With Buzzfeed having picked up Virginia’s petition for rehearing en banc in MacDonald v. Moose (previously discussed here and here), I am prompted to post a quotation from the Court’s opinion in Lawrence v. Texas that recently jumped out at me.
First, some background. I argued in my first post on the case that the panel majority misread Lawrence v. Texas as requiring facial invalidation of the “anti-sodomy provision” in Virginia’s “crimes against nature” statute. One basis for my argument was the claim that “reasoning throughout [Lawrence] is all about the petitioners’ personal interests in liberty and privacy.” One commenter on that post criticized its reasoning by asserting that “bending over backwards to say that the facts here are slightly different and that should be sufficient is not a reasonable position to take because it is based on narrowing Justice Kennedy’s entire due-process analysis to one case and one case only.” That is not the position I meant to adopt. Rather, the force of Lawrence as a precedent rests on its ratio decidendi, which is an understanding of the constitutionally protected personal liberty interests of two adults to engage in certain private, consensual conduct.

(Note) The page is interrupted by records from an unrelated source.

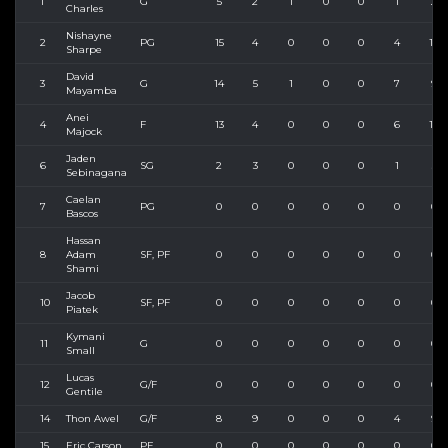
1
G
5
2
1
0
0
1
2
Charles
Nishayne
2
PG
15
4
0
0
0
4
10
Sharpe
David
3
G
14
5
1
0
0
7
9
Mayamba
Anei
4
F
13
4
0
0
0
6
10
Majock
Jaden
6
SG
2
3
0
0
0
1
3
Sebinagana
Caelan
7
PG
0
0
0
0
0
0
0
Bascos
Hassan
8
Adam
SF, PF
0
0
0
0
0
0
0
Shami
Jacob
10
SF, PF
0
0
0
0
0
0
0
Piatek
Kymani
11
G
0
0
0
0
0
0
0
Small
Lucas
12
G/F
0
0
0
0
0
0
0
Gentile
14
Thon Awel
G/F
8
9
0
0
0
4
9
15
Eric Carson
PF
0
0
0
0
0
0
0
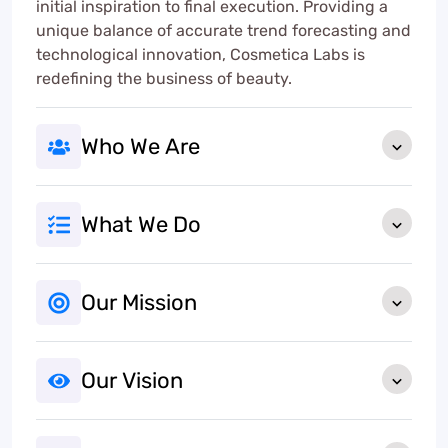
initial inspiration to final execution. Providing a
unique balance of accurate trend forecasting and
technological innovation, Cosmetica Labs is
redefining the business of beauty.
Who We Are
What We Do
Our Mission
Our Vision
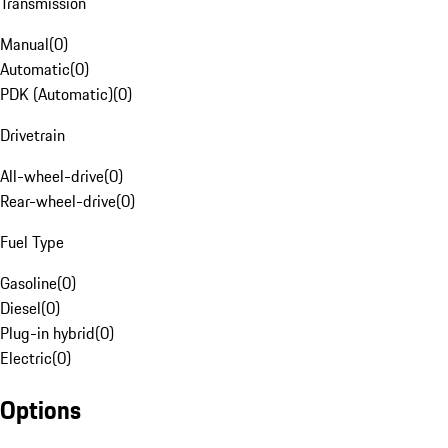
Transmission
Manual
(
0
)
Automatic
(
0
)
PDK (Automatic)
(
0
)
Drivetrain
All-wheel-drive
(
0
)
Rear-wheel-drive
(
0
)
Fuel Type
Gasoline
(
0
)
Diesel
(
0
)
Plug-in hybrid
(
0
)
Electric
(
0
)
Options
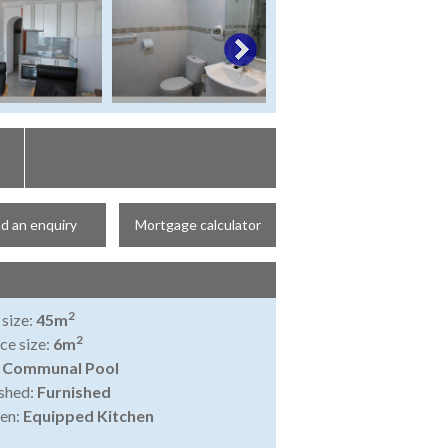
d an enquiry
Mortgage calculator
2
 size:
45m
2
ce size:
6m
:
Communal Pool
shed:
Furnished
en:
Equipped Kitchen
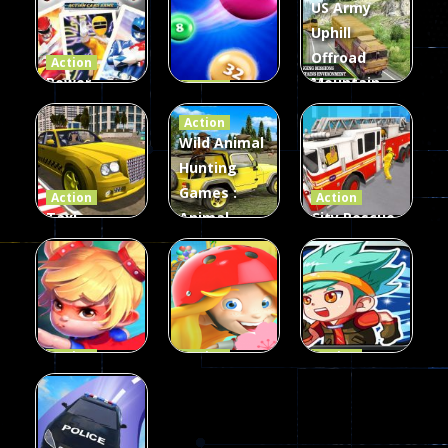
US Army
Uphill
Offroad
Action
Power
Mountain
Action
Rangers
2048
Truck Game
Action
Card Game
parkour
3D
Wild Animal
Hunting
339
493
98
Games :
Action
Action
Taxi
Animal
City Rescue
Simulator
Hunting
Fire Truck
3D
Games
Games
106
77
79
Action
Action
Action
Princess
Extreme
Strongest
Parkour
Parkour
Parkour
109
96
58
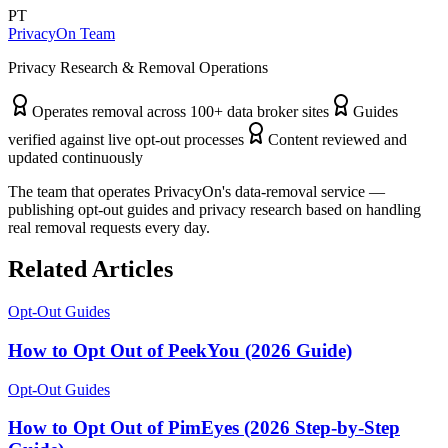
PT
PrivacyOn Team
Privacy Research & Removal Operations
Operates removal across 100+ data broker sites
Guides
verified against live opt-out processes
Content reviewed and
updated continuously
The team that operates PrivacyOn's data-removal service —
publishing opt-out guides and privacy research based on handling
real removal requests every day.
Related Articles
Opt-Out Guides
How to Opt Out of PeekYou (2026 Guide)
Opt-Out Guides
How to Opt Out of PimEyes (2026 Step-by-Step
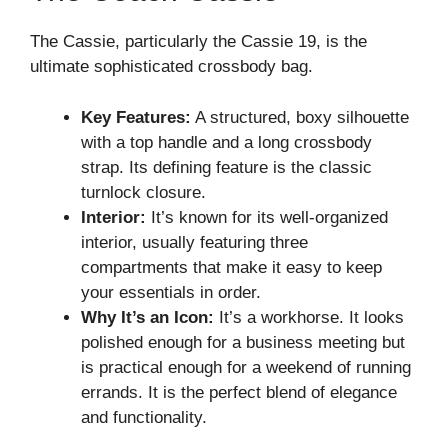
The Cassie, particularly the Cassie 19, is the
ultimate sophisticated crossbody bag.
Key Features:
A structured, boxy silhouette
with a top handle and a long crossbody
strap. Its defining feature is the classic
turnlock closure.
Interior:
It’s known for its well-organized
interior, usually featuring three
compartments that make it easy to keep
your essentials in order.
Why It’s an Icon:
It’s a workhorse. It looks
polished enough for a business meeting but
is practical enough for a weekend of running
errands. It is the perfect blend of elegance
and functionality.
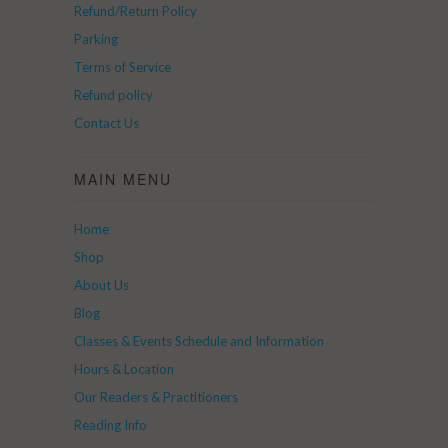
Refund/Return Policy
Parking
Terms of Service
Refund policy
Contact Us
MAIN MENU
Home
Shop
About Us
Blog
Classes & Events Schedule and Information
Hours & Location
Our Readers & Practitioners
Reading Info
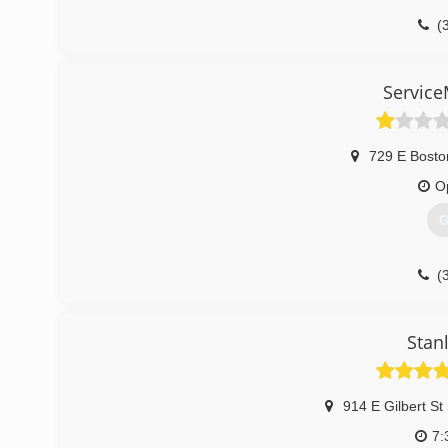
(
Service
729 E Bosto
O
G
(
Stan
914 E Gilbert St
7:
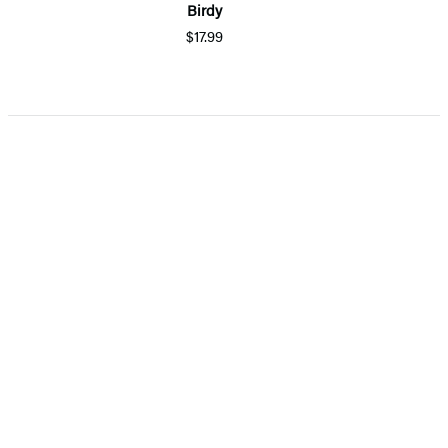
Birdy
$17.99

Apart from what I have previously posted on the subject, support for my reading of the case can be seen in Justice Kennedy’s description of how the case ought to be decided: “We conclude the case should be resolved by determining whether the petitioners were free as adults to engage in the private conduct in the exercise of their liberty under the Due Process Clause of the Fourteenth Amendment to the Constitution” (emphasis added). If one reads Lawrence in this way, then the Virginia court’s disposition of the petitioner’s challenge to his conviction was plainly not contrary to or an unreasonable application of clearly established law.